---------- Extrait de page

France | France, Cour d'appel de Rennes, 2ème chambre, 24 février 2023, 20/00577


2ème Chambre





ARRÊT N° 119



N° RG 20/00577 - N° Portalis DBVL-V-B7E-QNP7





(2)







BANQUE POPULAIRE GRAND OUEST



C/



Mme [F] [K]



















Confirme la décision déférée dans toutes ses dispositions, à l'égard de toutes les parties au recours















Copie exécutoire délivrée



le :



à :

-Me Sylvie KLEIMAN-GASLAI

N

-Me François MOULIERE











RÉPUBLIQUE FRANÇAISE

AU NOM DU PEUPLE FRANÇAIS



COUR D'APPEL DE RENNES

ARRÊT DU 24 FEVRIER 2023



COMPOSITION DE LA COUR LORS DES DÉBATS ET DU DÉLIBÉRÉ :



Président : Monsieur David JOBARD, Président de Chambre,

Assesseur : Monsieur Jean-François POTHI...

2ème Chambre

ARRÊT N° 119

N° RG 20/00577 - N° Portalis DBVL-V-B7E-QNP7

(2)

BANQUE POPULAIRE GRAND OUEST

C/

Mme [F] [K]

Confirme la décision déférée dans toutes ses dispositions, à l'égard de toutes les parties au recours

Copie exécutoire délivrée

le :

à :

-Me Sylvie KLEIMAN-GASLAIN

-Me François MOULIERE

RÉPUBLIQUE FRANÇAISE

AU NOM DU PEUPLE FRANÇAIS

COUR D'APPEL DE RENNES

ARRÊT DU 24 FEVRIER 2023

COMPOSITION DE LA COUR LORS DES DÉBATS ET DU DÉLIBÉRÉ :

Président : Monsieur David JOBARD, Président de Chambre,

Assesseur : Monsieur Jean-François POTHIER, Conseiller,

Assesseur : Madame Hélène BARTHE-NARI, Conseillère,

GREFFIER :

Mme Aichat ASSOUMANI, lors des débats et lors du prononcé

DÉBATS :

A l'audience publique du 13 Décembre 2022

ARRÊT :

Contradictoire, prononcé publiquement le 24 Février 2023, après prorogation, par mise à disposition au greffe

****

APPELANTE :

BANQUE POPULAIRE GRAND OUEST

[Adresse 1]

[Localité 4]

Représentée par Me Sylvie KLEIMAN-GASLAIN, Plaidant/Postulant, avocat au barreau de SAINT-BRIEUC

INTIMÉE :

Madame [F] [K]

née le [Date naissance 3] 1975 à [Localité 6] (29)

--------------------
---------- Entrées à traiter

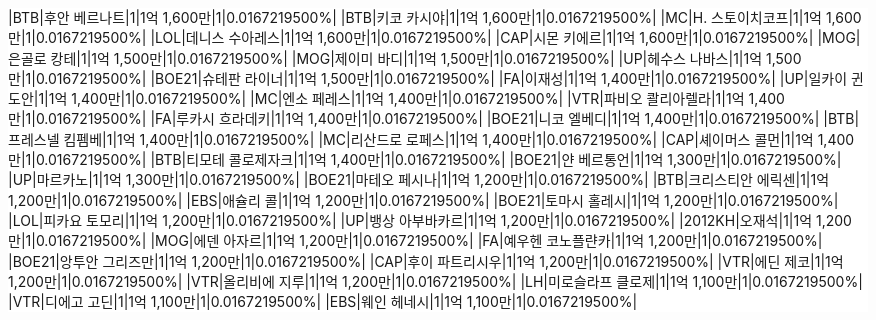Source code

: |BTB|후안 베르나트|1|1억 1,600만|1|0.0167219500%|
|BTB|키코 카시야|1|1억 1,600만|1|0.0167219500%|
|MC|H. 스토이치코프|1|1억 1,600만|1|0.0167219500%|
|LOL|데니스 수아레스|1|1억 1,600만|1|0.0167219500%|
|CAP|시몬 키에르|1|1억 1,600만|1|0.0167219500%|
|MOG|은골로 캉테|1|1억 1,500만|1|0.0167219500%|
|MOG|제이미 바디|1|1억 1,500만|1|0.0167219500%|
|UP|헤수스 나바스|1|1억 1,500만|1|0.0167219500%|
|BOE21|슈테판 라이너|1|1억 1,500만|1|0.0167219500%|
|FA|이재성|1|1억 1,400만|1|0.0167219500%|
|UP|일카이 귄도안|1|1억 1,400만|1|0.0167219500%|
|MC|엔소 페레스|1|1억 1,400만|1|0.0167219500%|
|VTR|파비오 콸리아렐라|1|1억 1,400만|1|0.0167219500%|
|FA|루카시 흐라데키|1|1억 1,400만|1|0.0167219500%|
|BOE21|니코 엘베디|1|1억 1,400만|1|0.0167219500%|
|BTB|프레스넬 킴펨베|1|1억 1,400만|1|0.0167219500%|
|MC|리산드로 로페스|1|1억 1,400만|1|0.0167219500%|
|CAP|셰이머스 콜먼|1|1억 1,400만|1|0.0167219500%|
|BTB|티모테 콜로제자크|1|1억 1,400만|1|0.0167219500%|
|BOE21|얀 베르통언|1|1억 1,300만|1|0.0167219500%|
|UP|마르카노|1|1억 1,300만|1|0.0167219500%|
|BOE21|마테오 페시나|1|1억 1,200만|1|0.0167219500%|
|BTB|크리스티안 에릭센|1|1억 1,200만|1|0.0167219500%|
|EBS|애슐리 콜|1|1억 1,200만|1|0.0167219500%|
|BOE21|토마시 홀레시|1|1억 1,200만|1|0.0167219500%|
|LOL|피카요 토모리|1|1억 1,200만|1|0.0167219500%|
|UP|뱅상 아부바카르|1|1억 1,200만|1|0.0167219500%|
|2012KH|오재석|1|1억 1,200만|1|0.0167219500%|
|MOG|에덴 아자르|1|1억 1,200만|1|0.0167219500%|
|FA|예우헨 코노플랸카|1|1억 1,200만|1|0.0167219500%|
|BOE21|앙투안 그리즈만|1|1억 1,200만|1|0.0167219500%|
|CAP|후이 파트리시우|1|1억 1,200만|1|0.0167219500%|
|VTR|에딘 제코|1|1억 1,200만|1|0.0167219500%|
|VTR|올리비에 지루|1|1억 1,200만|1|0.0167219500%|
|LH|미로슬라프 클로제|1|1억 1,100만|1|0.0167219500%|
|VTR|디에고 고딘|1|1억 1,100만|1|0.0167219500%|
|EBS|웨인 헤네시|1|1억 1,100만|1|0.0167219500%|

--------------------

Travail demandé:
1 - Rassemblez toutes les lignes des entrées qui contiennent la chaîne "프레스넬". La casse compte.
2 - Prolongez l'extrait de l'arrêt de la cour d'appel de Rennes au-delà de sa dernière ligne.

Corrigé des exercices:
1 -
|BTB|프레스넬 킴펨베|1|1억 1,400만|1|0.0167219500%|

2 -
[Adresse 5]

[Localité 2]

Représentée par Me François MOULIERE, Plaidant/Postulant, avocat au barreau de RENNES

2

EXPOSÉ DU LITIGE :

La Banque populaire de l'ouest a consenti à M. [O] [K] :

- par acte du 5 juillet 2005, l'ouverture d'un compte professionnel ;

- par acte du 10 octobre 2005, un prêt 'spécial installation' d'un montant de 10 080 euros ;

- par actes du 25 juillet 2005,

- un crédit-bail portant sur un véhicule professionnel d'une valeur de 33 000 euros

- un crédit-bail portant sur une pelle, godets et accessoires d'une valeur de 46 950 euros.

- par actes du 29 décembre 2006 :

- un crédit-bail portant sur une pelle sur chenilles d'une valeur de 117 000 euros, - un crédit-bail portant sur une remorque porte-engins d'une valeur de 19 000 euros

- un crédit-bail portant sur un camion d'une valeur de 35 000 euros;

Mme [F] [C], épouse [K], s'est portée caution solidaire :

- par actes du 29 décembre 2006, à hauteur de 81 599,28 euros en garantie du contrat de crédit-bail portant sur une pelle sur chenilles, à hauteur de 13 251 euros en garantie de celui portant sur une remorque porte engins et à hauteur de 23 193,60 euros en garantie du contrat de crédit-bail portant sur un camion ;

- par acte du 8 novembre 2008, à hauteur de 20 000 euros en garantie de tous engagements de M. [K].

Par jugement du tribunal de commerce de Saint-Brieuc, M. [K] a été admis au bénéfice d'une procédure de redressement judiciaire convertie en liquidation judiciaire par jugement du 19 octobre 2016.

Par acte du 30 novembre 2017, la BPO a assigné Mme [K] devant le tribunal de grande instance de Saint-Brieuc aux fins de condamnation en paiement.

Par jugement du 3 décembre 2019, le tribunal a :

Débouté la Banque populaire grand ouest (la BPGO) venant aux droits de la BPO de toutes ses demandes ;

Condamné la Banque populaire grand ouest aux dépens ;

Condamné la Banque populaire grand ouest à payer à Mme [C] [K] la somme de 2 000 euros sur le fondement de l'article 700 du code de procédure civile ;

Dit n'y avoir lieu à prononcer l'exécution provisoire ;

Débouté les parties de toutes autres demandes.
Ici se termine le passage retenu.